WASHINGTON — The potential of a consent decree between the Trump Justice Department and the Chicago Police Department was thrown into doubt on Monday, when Attorney General Jeff Sessions said pacts covering other cities done in the Obama era would be subject to a review.

The order for a review came in a two-page Justice Department memo ordering officials to “immediately review all Department activities,” including “contemplated consent decrees” with local law enforcement agencies.

In the last week of the Obama Administration, the Justice Department, then headed by Attorney General Loretta Lynch, concluded a 13-month Chicago Police Department civil rights probe, finding a variety of abuses, setting the city on a course that was leading to a federal consent decree.

Sessions, in his memo, titled “Supporting Federal, State, Local and Tribal Law Enforcement,” first disclosed by the Washington Post, said that local law enforcement, not the federal government was “first and foremost” responsible for “best practices” in policing.

In January, a week before the inauguration of President Donald Trump, Mayor Rahm Emanuel signed an “agreement in principle” to negotiate a consent decree — culminating in the appointment of a federal monitor — to ride herd over the sweeping police reforms recommended Justice Department.

Lynch personally came to Chicago on Jan. 13 to deliver the findings of the Justice Department investigation: Chicago police have shot at fleeing suspects who weren’t an immediate threat; failed to address racially discriminatory behavior within the department and put their own officers at risk.

Speaking at a news conference at the Dirksen Federal Building in the Loop, Lynch said the report found “reasonable cause” that the police department engaged in a pattern of using excessive force in violation of the Fourth Amendment of the U.S. Constitution.

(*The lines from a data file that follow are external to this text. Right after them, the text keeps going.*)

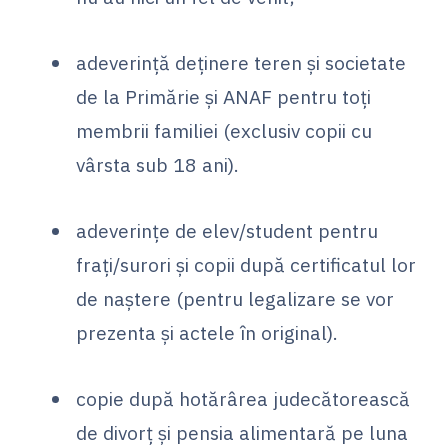
adeverinţă deţinere teren şi societate
de la Primărie şi ANAF pentru toți
membrii familiei (exclusiv copii cu
vârsta sub 18 ani).
adeverinţe de elev/student pentru
fraţi/surori şi copii după certificatul lor
de naştere (pentru legalizare se vor
prezenta şi actele în original).
copie după hotărârea judecătorească
de divorţ şi pensia alimentară pe luna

She blamed that partially on “severely deficient training procedures” and “accountability systems.”

In a joint statement, Mayor Rahm Emanuel and CPD Supt. Eddie Johnson said: “We can only speak for our intentions, we can’t speak for the federal government’s. The reforms we have made over the past year are built on the principles of partnership and trust between our residents and our officers, and they laid the foundation for the 2017 reform plan we outlined just a few weeks ago.

“Through these ongoing reforms we will ensure our officers have the training and support they need to do a tough job well, we will strengthen the relationship with our residents, and we will make our city a stronger, safer place. Reform is in our self-interest and that is why Chicago has been, is, and always will be committed to reform,” they said.

Sessions’ call for a review of police consent decrees comes as no surprise. He long has been skeptical of these agreements.

In a speech to the National Association of Attorneys General several weeks ago, Sessions criticized the Obama DOJ’s scathing indictment of the Chicago Police Department as “pretty anecdotal and not so scientifically based.” That’s even though Sessions acknowledged that he has only read the summary of the 161-page report.

To the cheers of the police union, Sessions sent his strongest signal to date that he was more concerned about supporting demoralized police officers than he was about negotiating a consent decree culminating in the hiring of a federal monitor to make certain police reforms are implemented in a timely fashion, no matter what it costs local taxpayers.

“Unfortunately in recent years, law enforcement as a whole has been unfairly maligned and blamed for the unacceptable deeds of a few bad actors. Our officers, deputies and troopers believe the political leadership of this country abandoned them. Their morale has suffered. And last year, amid this intense public scrutiny and criticism, the number of police officers killed in the line of duty increased 10 percent over the year before,” Sessions was quoted as saying in his prepared remarks.

Trump has been focused on crime in Chicago, with frequent references to shootings in his remarks. The most recent was last week, during a meeting with leaders of the Fraternal Order of Police, including Dean Angelo, the chief of the Chicago police union.